The standard deviation of DeChambeau’s score in those 38 PGA Tour rounds (not counting Dubai) was 3.42 strokes relative to par. In a sentence, that means there was a strong likelihood that any time he teed it up, DeChambeau could be expected to shoot within 3.4 strokes of his average score of about 3.35 strokes below par; that is, between par and seven under..

Obviously it’s impossible to judge the significance of that 3.4 number in isolation; we need some comparables.  Three are offered, and they are intended to be benchmarks. One is the world’s number one player, Justin Rose. A second is the consummately average Tour player, the one with a stroke average closest to the Tour mean. That happens to be Brian Gay. The third is Phil Mickelson, who beyond being a great player is notorious for his mercurial performance swings. As a trio, they essentially represent the low, mean and high swings in performance variance.

Here are those swings, showing each player’s standard deviation, average, and normal range:

Std. Dev.   Average   Normal range

  • DeChambeau     3.42         68.95       65.53-72.37
  • Rose                     2.78         69.63       66.85-72.41
  • Gay                       2.69         71.29       68.60-73.98
  • Mickelson           3.65         69.46       65.81-73.11

The first thing to conclude from a quick examination of this data is that consistency isn’t everything. Statistically Gay is more consistent than Rose, yet Rose is obviously the better player. When we talk about consistency, what we’re really discussing isn’t leveling all attributes but polishing weaknesses.

The second thing to conclude is that however much DeChambeau covets consistency, he isn’t there yet. The 3.42 standard deviation of his Tour performances since the PGA – a string that includes three victories – is much closer to Mickelson’s wild ride than to Gay’s consistent mediocrity.

Still, it’s interesting to run with DeChambeau’s premise, adding the qualifier that we’re talking about consistency of excellence.
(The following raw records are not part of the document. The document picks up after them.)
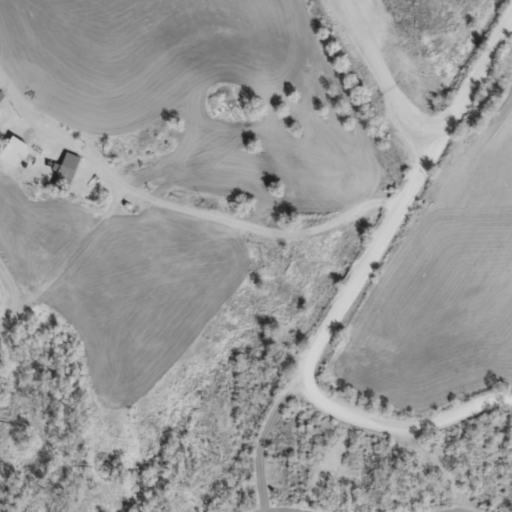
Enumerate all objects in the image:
building: (3, 96)
road: (192, 196)
road: (382, 260)
road: (427, 421)
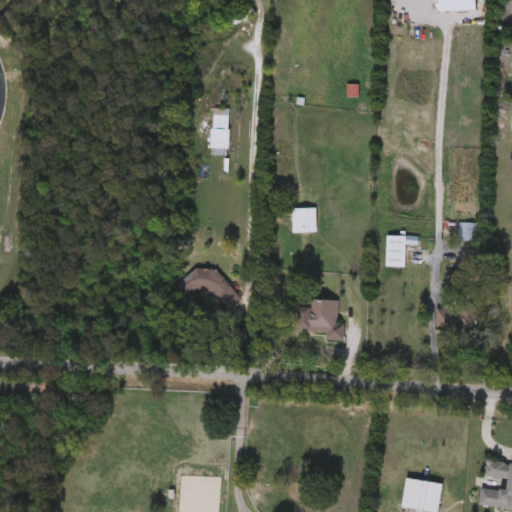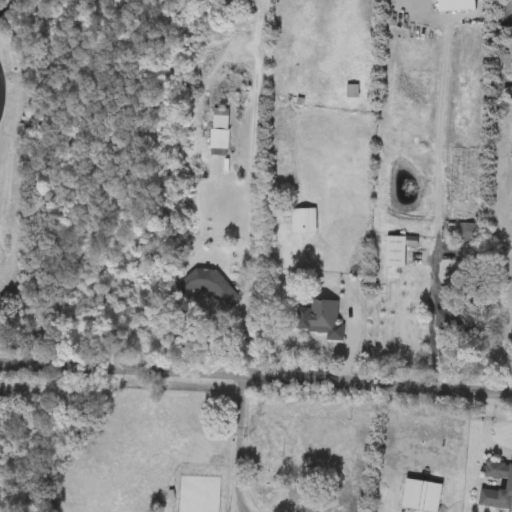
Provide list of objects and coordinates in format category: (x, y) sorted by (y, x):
road: (5, 3)
building: (235, 22)
building: (236, 22)
road: (1, 90)
building: (221, 132)
building: (221, 132)
road: (436, 187)
road: (249, 205)
building: (304, 222)
building: (305, 223)
building: (469, 235)
building: (470, 235)
building: (398, 252)
building: (398, 253)
building: (218, 290)
building: (219, 291)
building: (321, 321)
building: (322, 322)
road: (256, 376)
road: (237, 449)
building: (497, 488)
building: (497, 488)
building: (421, 497)
building: (421, 497)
Having established that consistency and excellence are not inherent partners, which parts of DeChambeau’s game does he need to refine in order to improve his week-to-week performance?

In one word, putting.

Considering the three individual PGA Tour events DeChambeau has played during the 2019 season – the Shriners, the Sentry TOC and the Sony. In those, the standard deviation of his putting performance has been 1.735 strokes per round.  He has shown the ability to fluctuate from very good to pretty bad in something approaching a heartbeat.

In the first round of the Shriners, which he won, his putting gained him 1.7876 strokes on the field as measured by the Strokes Gained system. Two days later, in the third round, his putting  cost him nearly a full stroke relative to the field. On Sunday, he gave the field more than a full stroke on the greens and yet still won because the other facets of his game were so dominant.
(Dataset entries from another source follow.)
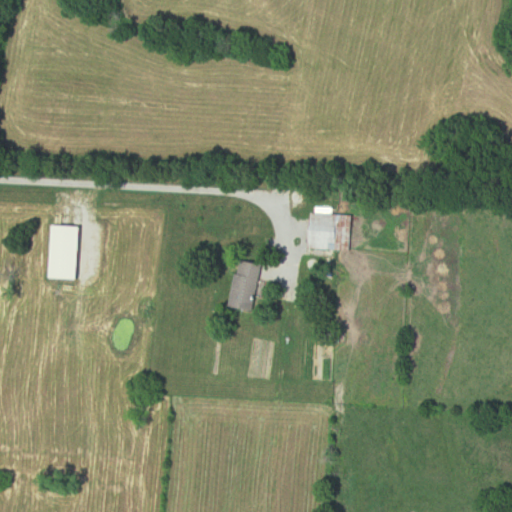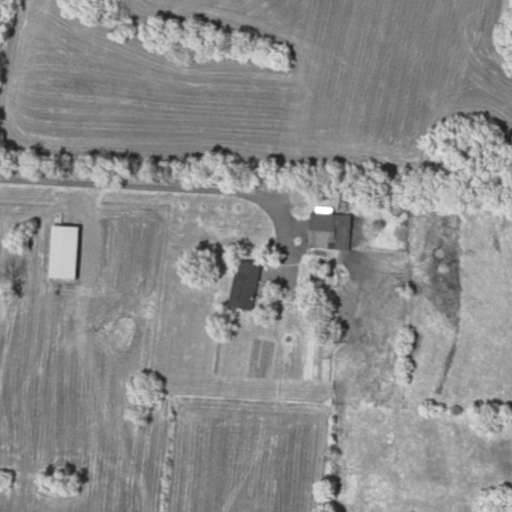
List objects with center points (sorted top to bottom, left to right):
road: (176, 193)
building: (334, 232)
building: (248, 284)
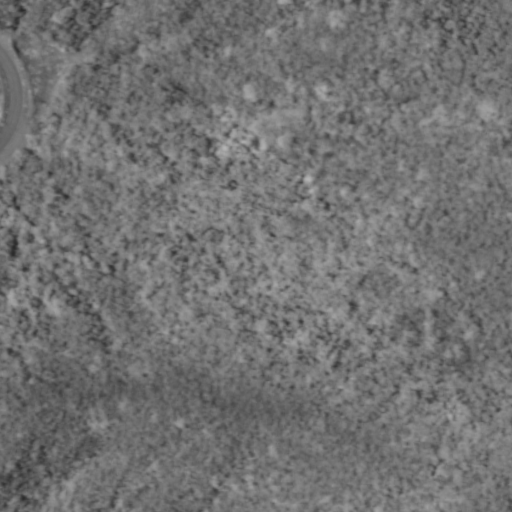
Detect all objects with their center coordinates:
road: (16, 90)
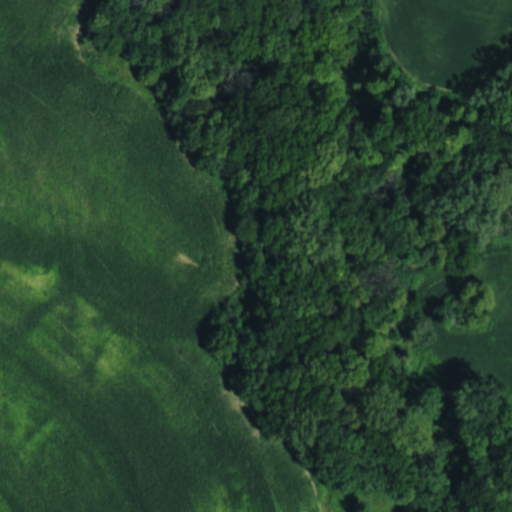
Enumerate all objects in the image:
building: (445, 233)
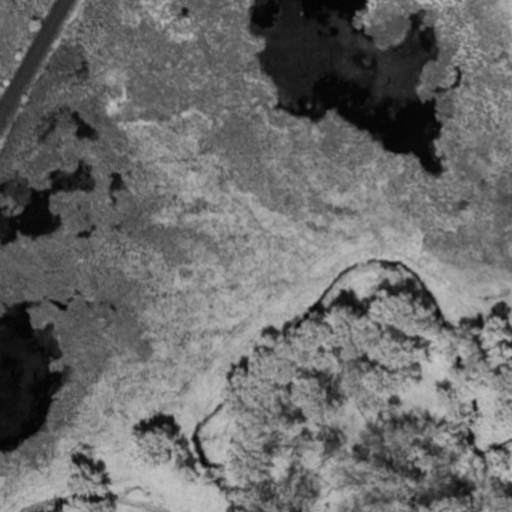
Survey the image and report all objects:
railway: (30, 56)
river: (270, 351)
This inconsistency on the greens followed him to Hawaii. At the TOC, he gained 7.34 strokes on the field due to his putting. One week later at the Sony he ceded the field 1.457 strokes in the same area. Seven days, an island or two in distance, but nearly a 9-stroke performance swing on the short grass.

The same was almost precisely true in reverse with respect to DeChambeau’s ability to approach the greens. At the Sentry, he spotted the field more than two and one-quarter strokes by his shortcomings in that skill. At the Sony, he was more than four and three-quarters strokes superior to the field.

Obviously, on the theory of “horses for courses,” the differing natures of those tracks may have impacted DeChambeau, who may have found it easier to adapt his game to the greens at Kapalua and the fairways at Waialae than vice versa.

On the other hand, if your stated goal is consistency, then those are precisely the types of performance variations you’re fighting to eliminate. That in turn means return trips to the lab…and bad news for Dr. DeChambeau’s lab rats.